タケオ

シンク・オア・スイム イチかバチか俺たちの夢のタケオのレビュー・感想・評価

3.5
「不運は考えても無駄。不運なときはこれはどん底やスタート地点やと思って、今よりも一歩前に出る方法を考えるようにします」とは、水泳指導者 井村雅代の言葉である。彼女の熱いスパルタレッスンの元、数多くの選手が世界大会でメダルを獲得していった。しかし、本作で「シンクロナイズドスイミング」を通してどん底から再起を図るのは、お腹ダボダボのダメオヤジである。

鬱病、変人、短気、中二病 etcと、シンクロのメンバーは誰もが皆 社会の最下層民であり、彼らを鍛え上げるトレーナーたちですら暗い過去を抱えている。

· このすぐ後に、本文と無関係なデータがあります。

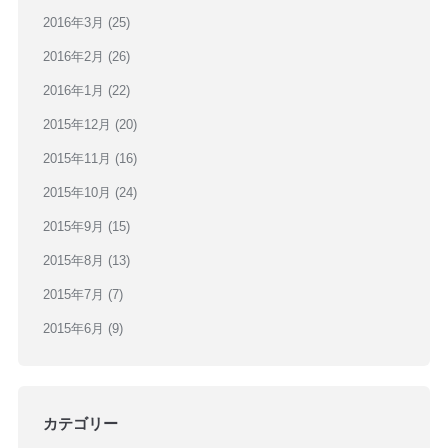
2016年3月
(25)
2016年2月
(26)
2016年1月
(22)
2015年12月
(20)
2015年11月
(16)
2015年10月
(24)
2015年9月
(15)
2015年8月
(13)
2015年7月
(7)
2015年6月
(9)
カテゴリー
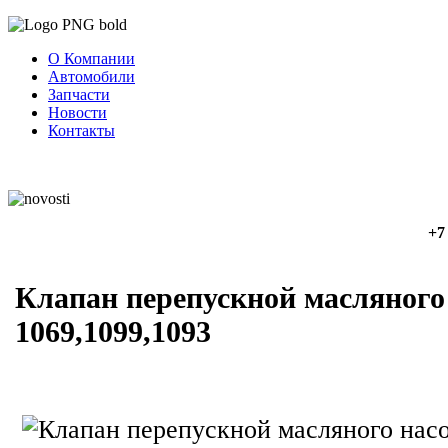
О Компании
Автомобили
Запчасти
Новости
Контакты
+7
Клапан перепускной масляного 
1069,1099,1093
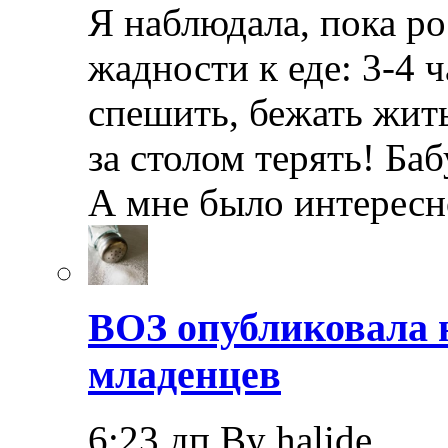
Я наблюдала, пока ро
жадности к еде: 3-4
спешить, бежать жить
за столом терять! Ба
А мне было интерес
ВОЗ опубликовала 
младенцев
6:23 дп By halide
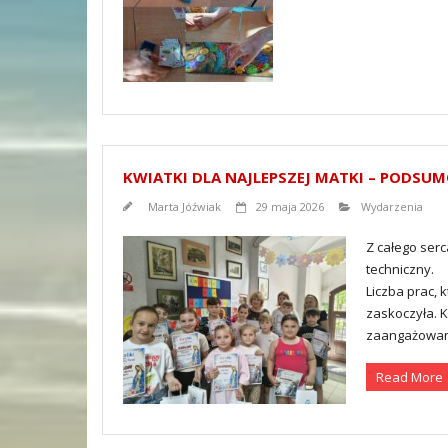
KWIATKI DLA NAJLEPSZEJ MATKI – PODSU
Marta Jóźwiak
29 maja 2026
Wydarzenia
Z całego ser
techniczny.
Liczba prac, 
zaskoczyła. 
zaangażowan
Read More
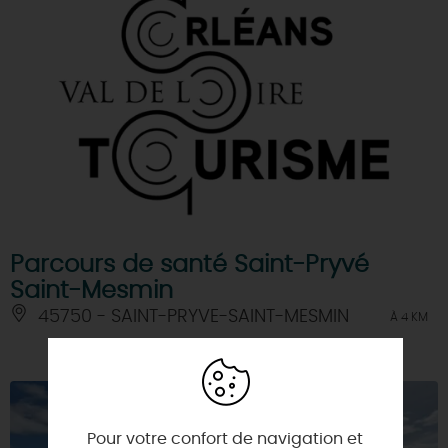
Parcours de santé Saint-Pryvé
Saint-Mesmin
45750 - SAINT-PRYVE-SAINT-MESMIN
À 4 KM
Pour votre confort de navigation et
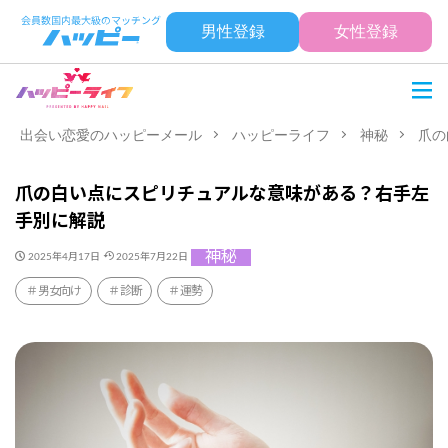
男性登録
女性登録
出会い恋愛のハッピーメール
ハッピーライフ
神秘
爪の
爪の白い点にスピリチュアルな意味がある？右手左
手別に解説
神秘
2025年4月17日
2025年7月22日
男女向け
診断
運勢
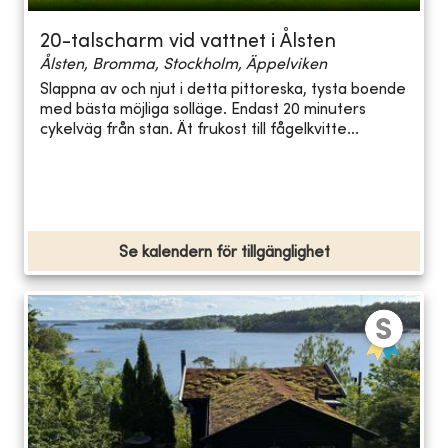
20-talscharm vid vattnet i Ålsten
Ålsten, Bromma, Stockholm, Äppelviken
Slappna av och njut i detta pittoreska, tysta boende
med bästa möjliga solläge. Endast 20 minuters
cykelväg från stan. Ät frukost till fågelkvitte...
Se kalendern för tillgänglighet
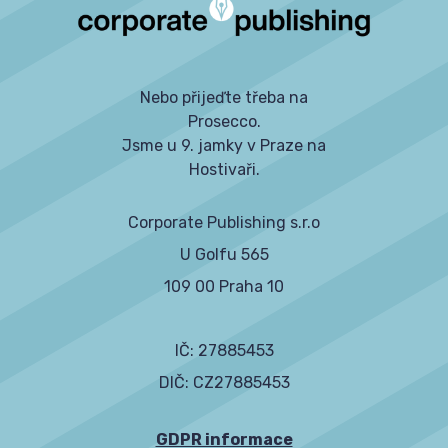
Nebo přijeďte třeba na
Prosecco.
Jsme u 9. jamky v Praze na
Hostivaři.
Corporate Publishing s.r.o
U Golfu 565
109 00 Praha 10
IČ: 27885453
DIČ: CZ27885453
GDPR informace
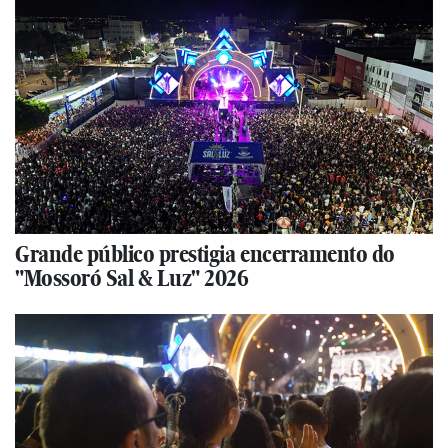
Grande público prestigia encerramento do
"Mossoró Sal & Luz" 2026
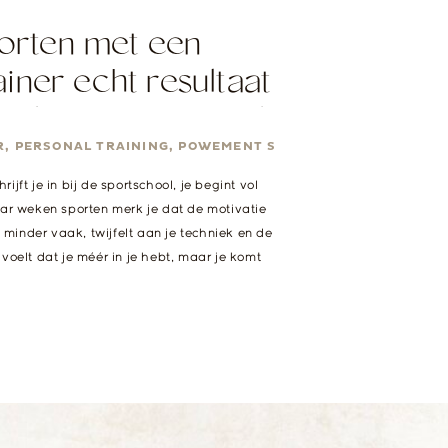
rten met een
iner echt resultaat
uw leven verandert!
R
,
PERSONAL TRAINING
,
POWEMENT STUDIO
rijft je in bij de sportschool, je begint vol
r weken sporten merk je dat de motivatie
 minder vaak, twijfelt aan je techniek en de
e voelt dat je méér in je hebt, maar je komt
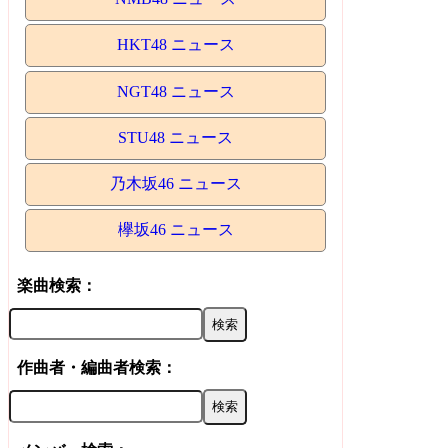
HKT48 ニュース
NGT48 ニュース
STU48 ニュース
乃木坂46 ニュース
欅坂46 ニュース
楽曲検索：
作曲者・編曲者検索：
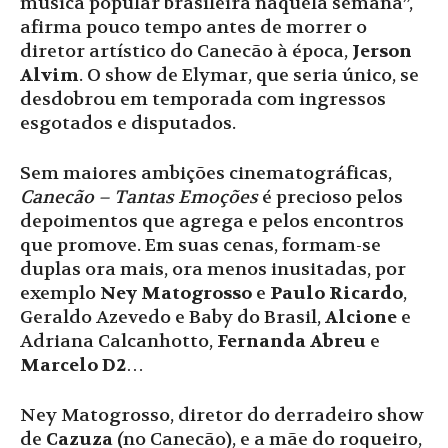
música popular brasileira naquela semana”,
afirma pouco tempo antes de morrer o
diretor artístico do Canecão à época,
Jerson
Alvim
. O show de Elymar, que seria único, se
desdobrou em temporada com ingressos
esgotados e disputados.
Sem maiores ambições cinematográficas,
Canecão – Tantas Emoções
é precioso pelos
depoimentos que agrega e pelos encontros
que promove. Em suas cenas, formam-se
duplas ora mais, ora menos inusitadas, por
exemplo
Ney Matogrosso
e
Paulo Ricardo
,
Geraldo Azevedo e Baby do Brasil,
Alcione
e
Adriana Calcanhotto,
Fernanda Abreu
e
Marcelo D2
…
Ney Matogrosso, diretor do derradeiro show
de
Cazuza
(no Canecão), e a mãe do roqueiro,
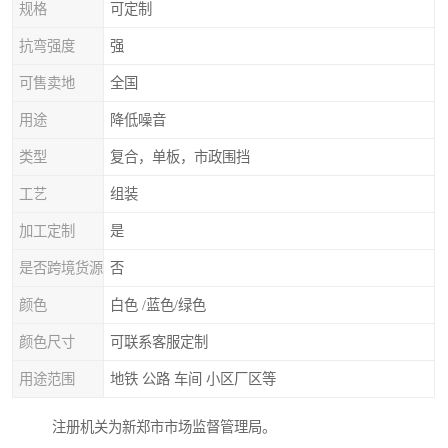
规格
可定制
抗弯强度
强
可售卖地
全国
用途
降低噪音
类型
复合，单板，市政围挡
工艺
组装
加工定制
是
是否跨境货源
否
颜色
白色 /蓝色/绿色
颜色尺寸
可联系客服定制
用途范围
地铁 公路 车间 小区厂区等
注册机关为新郑市市场监督管理局。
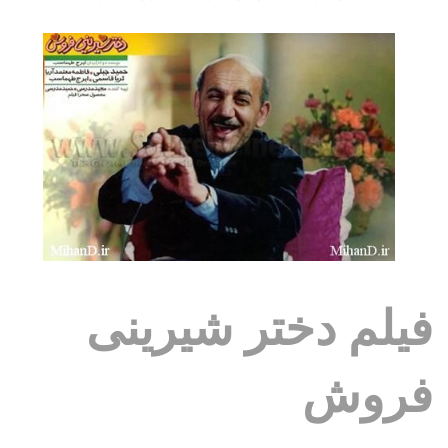
فیلم دختر شیرینی
فروش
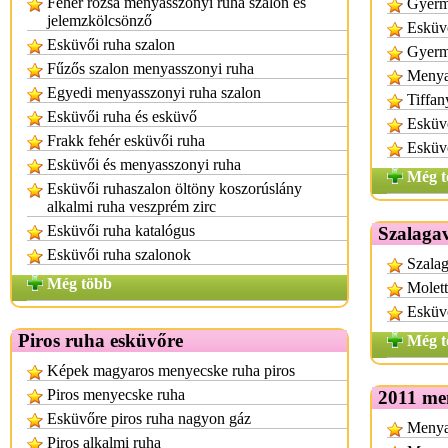
Fehér rózsa menyasszonyi ruha szalon és
Gyerm
jelemzkölcsönző
Esküvő
Esküvői ruha szalon
Gyerm
Fűzős szalon menyasszonyi ruha
Menya
Egyedi menyasszonyi ruha szalon
Tiffan
Esküvői ruha és esküvő
Esküv
Frakk fehér esküvői ruha
Esküvő
Esküvői és menyasszonyi ruha
Még t
Esküvői ruhaszalon öltöny koszorúslány
alkalmi ruha veszprém zirc
Esküvői ruha katalógus
Szalagav
Esküvői ruha szalonok
Szalag
Még több
Molett
Esküv
Piros ruha esküvőre
Még t
Képek magyaros menyecske ruha piros
Piros menyecske ruha
2011 me
Esküvőre piros ruha nagyon gáz
Menya
Piros alkalmi ruha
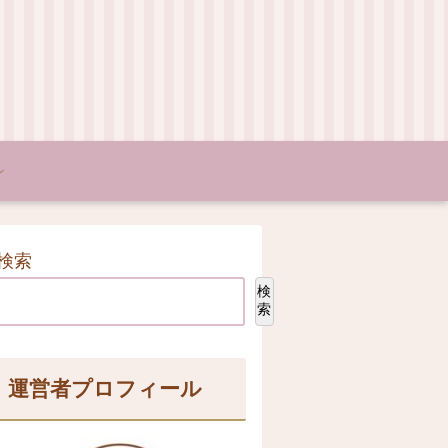
検索
検
索
運営者プロフィール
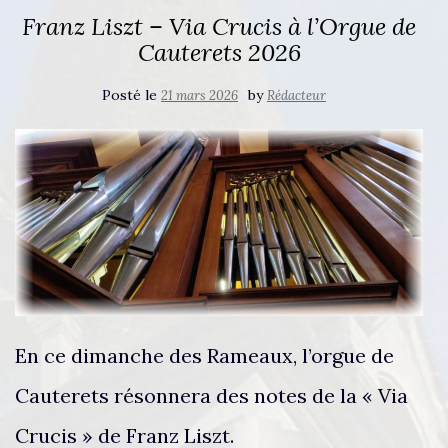
Franz Liszt – Via Crucis à l’Orgue de
Cauterets 2026
Posté le
by
21 mars 2026
Rédacteur
En ce dimanche des Rameaux, l’orgue de
Cauterets résonnera des notes de la « Via
Crucis » de Franz Liszt.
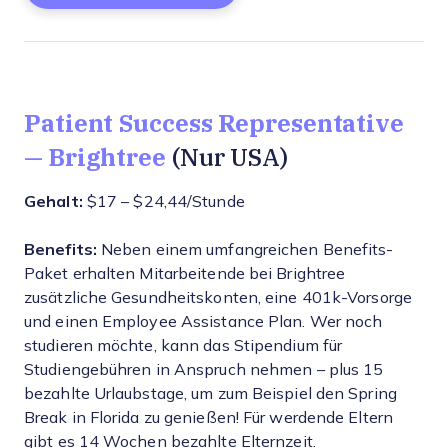
Patient Success Representative
— Brightree
(Nur USA)
Gehalt:
$17 – $24,44/Stunde
Benefits:
Neben einem umfangreichen Benefits-
Paket erhalten Mitarbeitende bei Brightree
zusätzliche Gesundheitskonten, eine 401k-Vorsorge
und einen Employee Assistance Plan. Wer noch
studieren möchte, kann das Stipendium für
Studiengebühren in Anspruch nehmen – plus 15
bezahlte Urlaubstage, um zum Beispiel den Spring
Break in Florida zu genießen! Für werdende Eltern
gibt es 14 Wochen bezahlte Elternzeit.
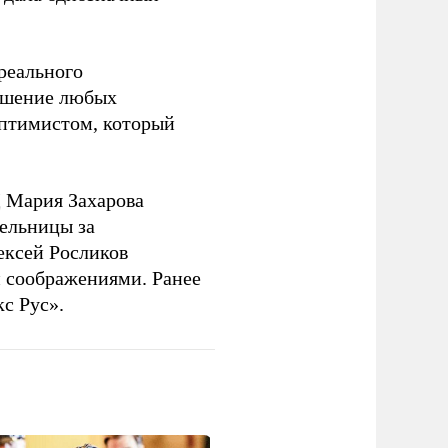
 реального
решение любых
оптимистом, который
 Мария Захарова
ельницы за
ексей Росликов
 соображениями. Ранее
с Рус».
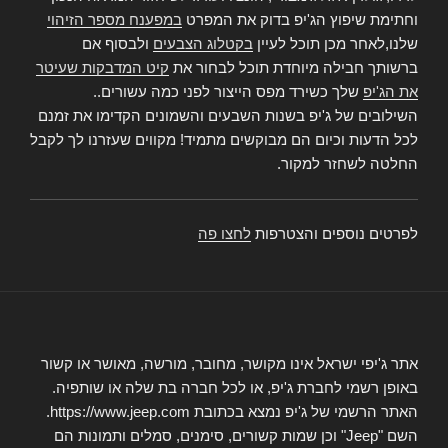
וחתימת שיפוץ הג'יפ בדוק את המפרט
במפענח מספר הזיהוי
שלנו,לאחר מכן תוכל לעיין
בקטלוג הצבעים
ולבסוף אם
ברשותך חבילה מיוחדת תוכל לבחור את
קיט המדבקות שעיטר
את הג'יפ
שלך כשירד מפס הייצור לפני כמה עשורים..
השילובים של ג'יפ בשנות השבעים והשמונים הקדימו את זמנם
לכל הדעות וכיום הם מבוקשים מתמיד! מקווים שעזרנו לך לקבל
החלטה לשחזר למקור.
לפרטים נוספים והצטרפות
לחצו פה
אתר ג'יפי ישראל אינו מקושר, מחובר, מורשה, מאושר או קשור
באופן רשמי לחברת ג'יפ, או לכל חברה בת שלה או שותפיה.
האתר הרשמי של ג'יפ נמצא בכתובת https://www.jeep.com.
השם "Jeep" וכן שמות קשורים, סימנים, סמלים ותמונות הם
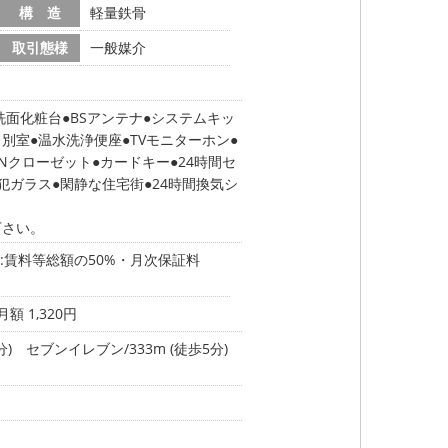
構 造
軽量鉄骨
取引態様
一般媒介
洗面化粧台
BSアンテナ
システムキッ
レ別室
温水洗浄便座
TVモニターホン
INクローゼット
カードキー
24時間セ
犯ガラス
閑静な住宅街
24時間換気シ
下さい。
:賃料等総額の50%・月次保証料
 1,320円
分)
セブンイレブン/333m (徒歩5分)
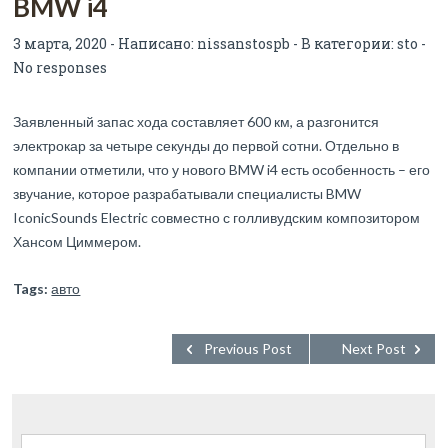
BMW i4
3 марта, 2020 - Написано:
nissanstospb
- В категории:
sto
-
No responses
Заявленный запас хода составляет 600 км, а разгонится
электрокар за четыре секунды до первой сотни. Отдельно в
компании отметили, что у нового BMW i4 есть особенность – его
звучание, которое разрабатывали специалисты BMW
IconicSounds Electric совместно с голливудским композитором
Хансом Циммером.
Tags:
авто
Previous Post
Next Post
Найти:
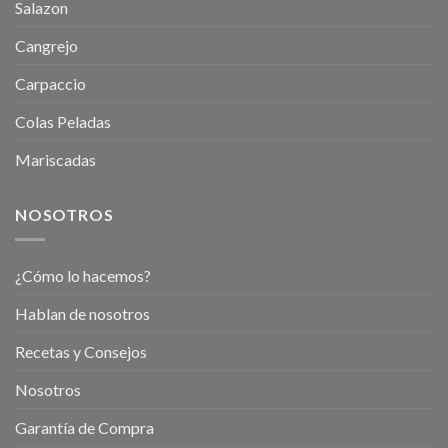
Salazon
Cangrejo
Carpaccio
Colas Peladas
Mariscadas
NOSOTROS
¿Cómo lo hacemos?
Hablan de nosotros
Recetas y Consejos
Nosotros
Garantía de Compra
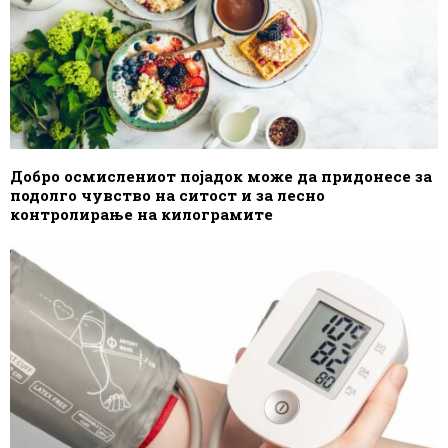
Добро осмислениот појадок може да придонесе за
подолго чувство на ситост и за лесно
контролирање на килограмите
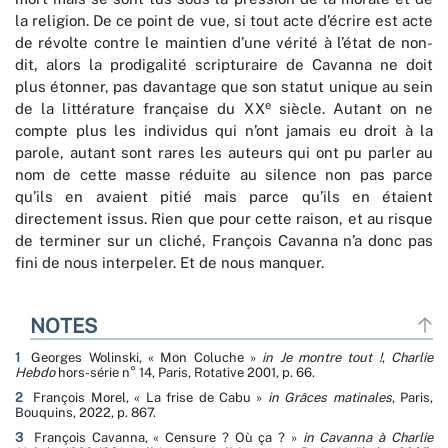
la religion. De ce point de vue, si tout acte d’écrire est acte
de révolte contre le maintien d’une vérité à l’état de non-
dit, alors la prodigalité scripturaire de Cavanna ne doit
plus étonner, pas davantage que son statut unique au sein
e
de la littérature française du XX
siècle. Autant on ne
compte plus les individus qui n’ont jamais eu droit à la
parole, autant sont rares les auteurs qui ont pu parler au
nom de cette masse réduite au silence non pas parce
qu’ils en avaient pitié mais parce qu’ils en étaient
directement issus. Rien que pour cette raison, et au risque
de terminer sur un cliché, François Cavanna n’a donc pas
fini de nous interpeler. Et de nous manquer.
NOTES
1
Georges Wolinski, « Mon Coluche »
in
Je montre tout !
,
Charlie
Hebdo
hors-série n° 14, Paris, Rotative 2001, p. 66.
2
François Morel, « La frise de Cabu »
in
Grâces matinales
, Paris,
Bouquins, 2022, p. 867.
3
François Cavanna, « Censure ? Où ça ? »
in Cavanna à Charlie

老人ホームで薬を奪ったり、ブチきれて車椅子のトレーナーをプールに突き落としたりと、オフビートながらもかなりブラックな描写で笑いをとりにくるあたり、似たような作品でも『フルモンティ』(97年)より全体的に闇が深い。

だが、主人公が皆どん底人間だからこそ、彼らが互いの葛藤や苦しみを共有し、共に世界大会へ挑もうとする姿をみているとアツい涙が溢れてくる。『ロッキー』シリーズ(76〜06年)ばりのモンタージュ•シーンまで用意されているため、もう興奮するしか道がないのだ。

井村雅代の名言はスポーツ選手のためのものではない。非情な現実に戦いを挑む負け犬たちへの熱いエールとして捉えてもいいはずだ。そして本作では、ダメオヤジたちがその'手本'を見せてくれる。

前に進め、荒れる大海原へと飛び込み、無様でもいいからもがき続けろ。いつかはきっと、美しき'朝日'が人生に差し込む時がくるはずだ——と。